The Benefit of Being Bayesian in Online Conformal Prediction
Zhiyu Zhang, Zhou Lu, Heng Yang
TL;DR
This work addresses online conformal prediction under adversarial data by introducing a Bayesian-regularized CP algorithm that outputs confidence thresholds for multiple alpha-queries online. The key idea is to maintain a belief $P_t$ that blends a prior with the empirical past, so $r_t(\alpha)=q_\alpha(P_t)$, yielding a non-linearized FTRL-like update with provable regret $O(R\sqrt{T})$ for all $\alpha$ and robustness to monotonicity issues. The framework adapts to iid data, recovering near-ERM guarantees with dataset-conditional coverage, and connects to Dirichlet-process posterior means in its Bayesian interpretation. Extensions include a memory-efficient quantized version and a discounted variant for continual distribution shift, both supported by experiments on synthetic switching sequences and stock-price data. Overall, the approach combines the strengths of data-centric CP with Bayesian regularization to deliver robust, multi-alpha online confidence sets applicable in real-world risk assessment scenarios.
Abstract
Based on the framework of Conformal Prediction (CP), we study the online construction of confidence sets given a black-box machine learning model. By converting the target confidence levels into quantile levels, the problem can be reduced to predicting the quantiles (in hindsight) of a sequentially revealed data sequence.
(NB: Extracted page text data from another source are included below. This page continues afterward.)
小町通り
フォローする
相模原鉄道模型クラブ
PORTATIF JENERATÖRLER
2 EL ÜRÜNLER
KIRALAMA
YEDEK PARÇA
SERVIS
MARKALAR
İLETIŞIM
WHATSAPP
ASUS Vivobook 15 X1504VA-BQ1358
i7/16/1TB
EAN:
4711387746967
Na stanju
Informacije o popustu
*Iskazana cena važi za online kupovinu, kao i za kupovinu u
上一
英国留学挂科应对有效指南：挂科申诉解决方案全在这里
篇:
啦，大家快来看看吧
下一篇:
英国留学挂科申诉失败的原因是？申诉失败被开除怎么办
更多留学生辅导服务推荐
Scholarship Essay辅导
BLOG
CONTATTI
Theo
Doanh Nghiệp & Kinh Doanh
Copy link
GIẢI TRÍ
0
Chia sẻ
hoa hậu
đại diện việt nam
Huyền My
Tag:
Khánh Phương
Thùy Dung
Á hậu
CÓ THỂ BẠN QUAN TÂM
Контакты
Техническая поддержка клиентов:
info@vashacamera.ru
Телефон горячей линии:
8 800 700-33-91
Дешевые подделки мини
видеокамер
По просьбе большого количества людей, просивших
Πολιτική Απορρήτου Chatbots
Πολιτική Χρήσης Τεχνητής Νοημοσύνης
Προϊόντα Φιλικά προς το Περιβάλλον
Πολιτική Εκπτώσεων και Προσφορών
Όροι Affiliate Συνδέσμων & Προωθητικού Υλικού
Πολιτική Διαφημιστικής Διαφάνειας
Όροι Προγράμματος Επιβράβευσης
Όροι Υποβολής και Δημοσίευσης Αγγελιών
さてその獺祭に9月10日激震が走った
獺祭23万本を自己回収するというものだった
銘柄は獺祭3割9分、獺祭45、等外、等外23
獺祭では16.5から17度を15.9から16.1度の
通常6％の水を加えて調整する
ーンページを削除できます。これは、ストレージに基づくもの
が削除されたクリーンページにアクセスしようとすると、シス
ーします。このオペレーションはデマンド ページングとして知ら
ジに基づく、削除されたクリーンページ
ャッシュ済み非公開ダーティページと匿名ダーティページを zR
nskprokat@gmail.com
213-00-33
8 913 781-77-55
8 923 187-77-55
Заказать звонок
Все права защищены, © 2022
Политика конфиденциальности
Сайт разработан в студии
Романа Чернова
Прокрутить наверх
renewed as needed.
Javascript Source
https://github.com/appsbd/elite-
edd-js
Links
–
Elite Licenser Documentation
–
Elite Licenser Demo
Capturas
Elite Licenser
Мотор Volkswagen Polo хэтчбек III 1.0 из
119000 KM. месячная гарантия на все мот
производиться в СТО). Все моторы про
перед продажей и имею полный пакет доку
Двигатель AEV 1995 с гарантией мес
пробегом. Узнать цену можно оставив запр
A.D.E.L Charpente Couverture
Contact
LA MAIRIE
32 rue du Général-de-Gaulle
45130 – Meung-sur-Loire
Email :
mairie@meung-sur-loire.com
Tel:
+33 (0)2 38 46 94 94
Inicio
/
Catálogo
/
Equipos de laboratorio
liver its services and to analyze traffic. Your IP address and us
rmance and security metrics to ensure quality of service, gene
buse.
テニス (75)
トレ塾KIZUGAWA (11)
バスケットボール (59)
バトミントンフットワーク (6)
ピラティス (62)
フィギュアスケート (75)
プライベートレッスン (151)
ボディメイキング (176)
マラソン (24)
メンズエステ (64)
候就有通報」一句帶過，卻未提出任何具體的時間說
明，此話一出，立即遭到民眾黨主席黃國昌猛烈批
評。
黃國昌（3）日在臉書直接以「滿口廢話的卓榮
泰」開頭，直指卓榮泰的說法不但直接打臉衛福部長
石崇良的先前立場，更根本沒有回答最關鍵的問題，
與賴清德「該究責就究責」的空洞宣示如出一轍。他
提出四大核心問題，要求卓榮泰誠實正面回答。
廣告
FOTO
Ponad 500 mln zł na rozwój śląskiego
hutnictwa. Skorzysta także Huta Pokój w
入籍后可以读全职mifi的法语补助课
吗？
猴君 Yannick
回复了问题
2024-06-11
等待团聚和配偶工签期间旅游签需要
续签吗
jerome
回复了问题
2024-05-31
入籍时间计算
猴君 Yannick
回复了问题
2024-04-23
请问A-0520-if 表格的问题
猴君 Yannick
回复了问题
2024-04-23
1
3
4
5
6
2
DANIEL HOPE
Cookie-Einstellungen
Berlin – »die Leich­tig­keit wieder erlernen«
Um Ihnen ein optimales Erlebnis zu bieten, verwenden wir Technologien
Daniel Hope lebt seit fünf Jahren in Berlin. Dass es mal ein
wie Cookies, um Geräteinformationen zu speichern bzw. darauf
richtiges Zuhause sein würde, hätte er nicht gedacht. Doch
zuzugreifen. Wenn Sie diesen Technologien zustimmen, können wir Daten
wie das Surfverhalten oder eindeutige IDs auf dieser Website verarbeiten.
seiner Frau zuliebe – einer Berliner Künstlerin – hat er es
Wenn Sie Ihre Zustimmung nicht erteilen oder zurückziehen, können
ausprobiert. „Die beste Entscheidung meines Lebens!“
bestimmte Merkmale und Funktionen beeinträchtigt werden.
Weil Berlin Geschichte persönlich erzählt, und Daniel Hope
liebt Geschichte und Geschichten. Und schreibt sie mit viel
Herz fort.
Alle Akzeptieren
Two very different approaches have been studied previously: (i) Assuming the data sequence is iid or exchangeable, one could maintain the empirical distribution of the observed data as an algorithmic belief, and directly predict its quantiles. (ii) Due to the fragility of statistical assumptions, a recent trend is to consider the non-distributional, adversarial setting and apply first-order online optimization algorithms to moving quantile losses. However, it requires the oracle knowledge of the target quantile level, and suffers from a previously overlooked monotonicity issue due to the associated loss linearization. This paper presents an adaptive CP algorithm that combines their strengths. Without any statistical assumption, it is able to answer multiple arbitrary confidence level queries with low regret, while also overcoming the monotonicity issue suffered by first-order optimization baselines. Furthermore, if the data sequence is actually iid, then the same algorithm is automatically equipped with the "correct" coverage probability guarantee. To achieve such strengths, our key technical innovation is to regularize the aforementioned algorithmic belief (the empirical distribution) by a Bayesian prior, which robustifies it by simulating a non-linearized Follow the Regularized Leader (FTRL) algorithm on the output. Such a belief update backbone is shared by prediction heads targeting different confidence levels, bringing practical benefits analogous to the recently proposed concept of U-calibration (Kleinberg et al., 2023).